Papa connait cet homme ?
Vraiment ? ...
Bon, ne panique pas. Tout va bien...
Depuis qu'elle avait passé la porte du manoir des Shelby, un flot de pensées se bousculaient dans la tête d'Hannah. Elle était heureuse d'avoir trouvé la propriété du premier coup et d'avoir réussi à expliquer sa requête, et tout cela malgré le charisme absolument étourdissant de son hôte... Malgré tout, elle ne pouvait dominer sa peur. Après tout, elle ne connaissait pas cet homme. Certes, il avait été l'ami de son père, mais après tout, la guerre était terminée depuis plusieurs années... Qui pouvait lui garantir que cet étrange personnage, qu'elle n'avait jamais vu de sa vie, allait être bienveillant avec elle ? Hannah se mordit la lèvre inférieure, culpabilisant instantanément à l'idée de ne pas faire confiance à son père. Malgré tout, elle ne pouvait s'empêcher de penser à tout cela, alors qu'elle gravissait une à une les marches d'un grand escalier de marbre rouge.
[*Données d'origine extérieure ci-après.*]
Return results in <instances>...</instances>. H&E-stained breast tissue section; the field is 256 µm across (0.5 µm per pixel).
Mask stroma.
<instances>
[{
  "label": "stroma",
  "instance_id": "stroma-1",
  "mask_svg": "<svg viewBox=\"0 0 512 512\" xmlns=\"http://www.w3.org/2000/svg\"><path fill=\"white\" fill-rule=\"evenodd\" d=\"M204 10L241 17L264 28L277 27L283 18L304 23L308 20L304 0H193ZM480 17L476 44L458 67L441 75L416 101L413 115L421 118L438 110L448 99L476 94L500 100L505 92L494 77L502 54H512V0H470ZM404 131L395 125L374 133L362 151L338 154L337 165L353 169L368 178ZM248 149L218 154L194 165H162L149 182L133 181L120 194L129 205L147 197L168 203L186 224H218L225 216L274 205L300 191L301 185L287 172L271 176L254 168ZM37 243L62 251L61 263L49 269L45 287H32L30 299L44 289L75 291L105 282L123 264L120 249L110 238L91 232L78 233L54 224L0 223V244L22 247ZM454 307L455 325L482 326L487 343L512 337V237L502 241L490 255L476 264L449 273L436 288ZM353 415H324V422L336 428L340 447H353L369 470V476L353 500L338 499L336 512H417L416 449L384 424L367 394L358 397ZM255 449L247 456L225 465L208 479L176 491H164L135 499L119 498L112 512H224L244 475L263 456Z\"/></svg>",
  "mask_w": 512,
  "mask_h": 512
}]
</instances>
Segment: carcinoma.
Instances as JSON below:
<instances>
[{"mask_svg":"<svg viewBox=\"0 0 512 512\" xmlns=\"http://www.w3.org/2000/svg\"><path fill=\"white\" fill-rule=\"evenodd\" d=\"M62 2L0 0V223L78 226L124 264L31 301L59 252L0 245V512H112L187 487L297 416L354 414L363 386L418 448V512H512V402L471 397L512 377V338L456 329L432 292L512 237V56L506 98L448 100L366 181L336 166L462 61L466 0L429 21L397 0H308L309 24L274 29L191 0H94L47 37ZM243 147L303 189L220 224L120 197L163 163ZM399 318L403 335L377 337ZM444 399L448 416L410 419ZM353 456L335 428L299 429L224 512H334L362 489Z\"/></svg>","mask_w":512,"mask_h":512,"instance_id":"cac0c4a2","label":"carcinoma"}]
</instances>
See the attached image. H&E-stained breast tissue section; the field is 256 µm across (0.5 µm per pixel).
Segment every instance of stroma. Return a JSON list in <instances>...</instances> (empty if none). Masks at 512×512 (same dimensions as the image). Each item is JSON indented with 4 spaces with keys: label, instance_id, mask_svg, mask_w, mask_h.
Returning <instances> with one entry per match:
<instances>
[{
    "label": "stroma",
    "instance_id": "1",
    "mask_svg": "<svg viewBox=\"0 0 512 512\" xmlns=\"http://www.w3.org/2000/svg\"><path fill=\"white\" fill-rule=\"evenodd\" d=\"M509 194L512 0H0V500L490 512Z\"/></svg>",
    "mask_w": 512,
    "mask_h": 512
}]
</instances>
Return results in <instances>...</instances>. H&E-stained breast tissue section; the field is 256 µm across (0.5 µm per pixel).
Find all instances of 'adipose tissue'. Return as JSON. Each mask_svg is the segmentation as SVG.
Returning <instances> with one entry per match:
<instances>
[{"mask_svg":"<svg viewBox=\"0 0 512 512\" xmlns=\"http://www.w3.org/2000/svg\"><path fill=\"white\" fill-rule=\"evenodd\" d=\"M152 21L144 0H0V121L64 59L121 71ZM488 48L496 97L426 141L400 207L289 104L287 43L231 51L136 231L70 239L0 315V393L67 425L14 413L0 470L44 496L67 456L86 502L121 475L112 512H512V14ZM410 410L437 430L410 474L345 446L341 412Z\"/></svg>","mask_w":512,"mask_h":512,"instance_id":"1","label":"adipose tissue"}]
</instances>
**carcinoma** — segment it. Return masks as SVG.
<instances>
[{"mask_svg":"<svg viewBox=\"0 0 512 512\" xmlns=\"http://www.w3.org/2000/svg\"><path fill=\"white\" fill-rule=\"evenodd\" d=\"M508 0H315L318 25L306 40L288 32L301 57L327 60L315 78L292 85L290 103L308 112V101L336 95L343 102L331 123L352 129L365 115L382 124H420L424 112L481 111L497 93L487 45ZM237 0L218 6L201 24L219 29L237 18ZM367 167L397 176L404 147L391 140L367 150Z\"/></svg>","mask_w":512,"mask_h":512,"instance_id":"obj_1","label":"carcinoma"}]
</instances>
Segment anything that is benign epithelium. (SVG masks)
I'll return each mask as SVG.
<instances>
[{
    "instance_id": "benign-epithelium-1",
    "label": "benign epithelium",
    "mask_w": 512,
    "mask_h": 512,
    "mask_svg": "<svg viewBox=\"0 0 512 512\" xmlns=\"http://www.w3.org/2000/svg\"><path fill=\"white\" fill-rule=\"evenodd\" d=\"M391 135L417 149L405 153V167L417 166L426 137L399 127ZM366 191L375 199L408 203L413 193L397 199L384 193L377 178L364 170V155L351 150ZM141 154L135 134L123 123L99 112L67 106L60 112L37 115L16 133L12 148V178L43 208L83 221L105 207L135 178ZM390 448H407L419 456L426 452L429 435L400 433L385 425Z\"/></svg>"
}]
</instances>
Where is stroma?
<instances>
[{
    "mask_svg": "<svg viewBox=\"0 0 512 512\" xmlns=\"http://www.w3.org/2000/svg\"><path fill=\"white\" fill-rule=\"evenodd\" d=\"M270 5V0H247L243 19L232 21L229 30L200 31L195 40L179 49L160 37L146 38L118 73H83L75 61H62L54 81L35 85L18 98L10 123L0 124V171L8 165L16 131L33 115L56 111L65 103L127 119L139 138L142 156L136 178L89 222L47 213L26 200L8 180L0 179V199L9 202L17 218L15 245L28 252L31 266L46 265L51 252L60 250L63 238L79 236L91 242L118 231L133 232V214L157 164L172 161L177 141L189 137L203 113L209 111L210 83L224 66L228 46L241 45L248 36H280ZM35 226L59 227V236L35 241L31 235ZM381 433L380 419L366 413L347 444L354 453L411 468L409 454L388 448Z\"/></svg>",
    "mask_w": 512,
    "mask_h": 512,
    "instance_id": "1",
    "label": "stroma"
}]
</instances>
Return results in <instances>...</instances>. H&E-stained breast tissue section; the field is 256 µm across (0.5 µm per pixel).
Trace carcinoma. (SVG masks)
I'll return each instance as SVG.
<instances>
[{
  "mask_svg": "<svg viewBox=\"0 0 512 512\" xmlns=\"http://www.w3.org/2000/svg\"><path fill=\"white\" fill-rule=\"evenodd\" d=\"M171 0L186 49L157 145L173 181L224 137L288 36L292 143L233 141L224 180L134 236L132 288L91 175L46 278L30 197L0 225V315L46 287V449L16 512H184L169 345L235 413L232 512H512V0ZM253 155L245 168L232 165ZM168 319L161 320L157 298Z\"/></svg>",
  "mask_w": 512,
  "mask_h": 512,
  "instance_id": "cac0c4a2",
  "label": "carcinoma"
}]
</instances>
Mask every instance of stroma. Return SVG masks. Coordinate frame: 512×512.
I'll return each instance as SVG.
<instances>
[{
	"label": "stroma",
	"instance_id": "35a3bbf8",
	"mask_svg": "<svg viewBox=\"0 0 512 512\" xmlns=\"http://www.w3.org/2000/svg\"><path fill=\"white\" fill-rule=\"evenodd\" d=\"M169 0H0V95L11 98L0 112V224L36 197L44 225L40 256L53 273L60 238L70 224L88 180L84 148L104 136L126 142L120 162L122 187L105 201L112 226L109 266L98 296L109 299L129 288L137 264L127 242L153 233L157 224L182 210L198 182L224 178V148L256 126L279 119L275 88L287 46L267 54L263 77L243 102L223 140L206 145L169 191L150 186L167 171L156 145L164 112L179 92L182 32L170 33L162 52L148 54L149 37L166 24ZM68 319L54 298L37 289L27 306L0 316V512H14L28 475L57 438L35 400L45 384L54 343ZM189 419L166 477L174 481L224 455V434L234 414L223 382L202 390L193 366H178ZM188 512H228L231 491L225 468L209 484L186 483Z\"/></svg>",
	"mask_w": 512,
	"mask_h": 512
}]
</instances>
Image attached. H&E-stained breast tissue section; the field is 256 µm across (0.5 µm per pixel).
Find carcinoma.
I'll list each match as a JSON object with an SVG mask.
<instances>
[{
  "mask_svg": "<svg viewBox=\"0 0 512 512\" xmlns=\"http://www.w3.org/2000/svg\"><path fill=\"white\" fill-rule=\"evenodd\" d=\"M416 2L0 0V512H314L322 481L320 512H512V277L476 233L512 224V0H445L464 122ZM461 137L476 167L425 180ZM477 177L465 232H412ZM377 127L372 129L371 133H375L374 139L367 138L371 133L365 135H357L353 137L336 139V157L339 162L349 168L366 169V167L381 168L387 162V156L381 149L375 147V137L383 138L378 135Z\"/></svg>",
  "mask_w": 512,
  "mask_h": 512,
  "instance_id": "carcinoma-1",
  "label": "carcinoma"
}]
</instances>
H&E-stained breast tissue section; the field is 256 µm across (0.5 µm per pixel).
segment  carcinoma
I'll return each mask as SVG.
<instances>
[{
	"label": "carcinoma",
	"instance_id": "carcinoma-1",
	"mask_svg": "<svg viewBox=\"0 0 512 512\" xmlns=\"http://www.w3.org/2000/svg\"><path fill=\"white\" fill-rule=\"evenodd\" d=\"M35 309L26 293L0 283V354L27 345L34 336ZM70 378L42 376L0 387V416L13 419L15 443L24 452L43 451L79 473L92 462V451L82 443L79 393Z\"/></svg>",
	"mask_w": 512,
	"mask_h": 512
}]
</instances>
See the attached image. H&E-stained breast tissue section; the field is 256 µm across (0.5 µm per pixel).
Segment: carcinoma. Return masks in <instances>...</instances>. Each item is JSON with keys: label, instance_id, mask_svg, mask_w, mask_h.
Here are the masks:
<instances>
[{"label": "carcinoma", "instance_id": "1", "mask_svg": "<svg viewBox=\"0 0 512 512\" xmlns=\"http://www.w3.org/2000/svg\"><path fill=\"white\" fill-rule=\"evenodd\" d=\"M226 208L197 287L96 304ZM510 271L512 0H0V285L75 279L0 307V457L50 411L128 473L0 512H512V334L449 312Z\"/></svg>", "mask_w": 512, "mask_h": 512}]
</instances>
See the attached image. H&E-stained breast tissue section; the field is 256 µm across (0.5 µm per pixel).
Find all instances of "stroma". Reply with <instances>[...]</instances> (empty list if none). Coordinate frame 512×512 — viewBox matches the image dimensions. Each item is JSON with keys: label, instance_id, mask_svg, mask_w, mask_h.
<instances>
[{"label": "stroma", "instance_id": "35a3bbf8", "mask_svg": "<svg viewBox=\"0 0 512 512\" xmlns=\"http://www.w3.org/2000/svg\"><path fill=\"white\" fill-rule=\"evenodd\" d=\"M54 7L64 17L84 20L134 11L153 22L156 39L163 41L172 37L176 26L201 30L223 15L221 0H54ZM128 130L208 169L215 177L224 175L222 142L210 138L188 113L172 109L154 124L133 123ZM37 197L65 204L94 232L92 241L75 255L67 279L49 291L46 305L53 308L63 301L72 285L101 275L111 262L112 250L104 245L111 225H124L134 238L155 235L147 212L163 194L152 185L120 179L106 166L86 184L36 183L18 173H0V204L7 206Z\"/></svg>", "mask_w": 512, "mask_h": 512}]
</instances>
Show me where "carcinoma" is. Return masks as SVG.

Monsieur Shelby avançait d'un pas lourd dans les couloirs richement décorés de sa demeure. Curtis était à son côté, babillant de choses et d'autres à une vitesse folle, un sourire rayonnant scotché à son visage. Hannah l'avait rapidement identifié comme étant le petit groom à tout faire de la maison. Il devait avoir 13 ou 14 ans. Il arborait une tignasse rousse flamboyante, à première vue très peu disciplinée. Assez frêle, il émanait pourtant de ce garçon une impression de vitalité incroyable, comme s'il avait encore mille autres choses à faire dans sa journée, qu'il en était bien conscient et pas du tout prêt à lambiner.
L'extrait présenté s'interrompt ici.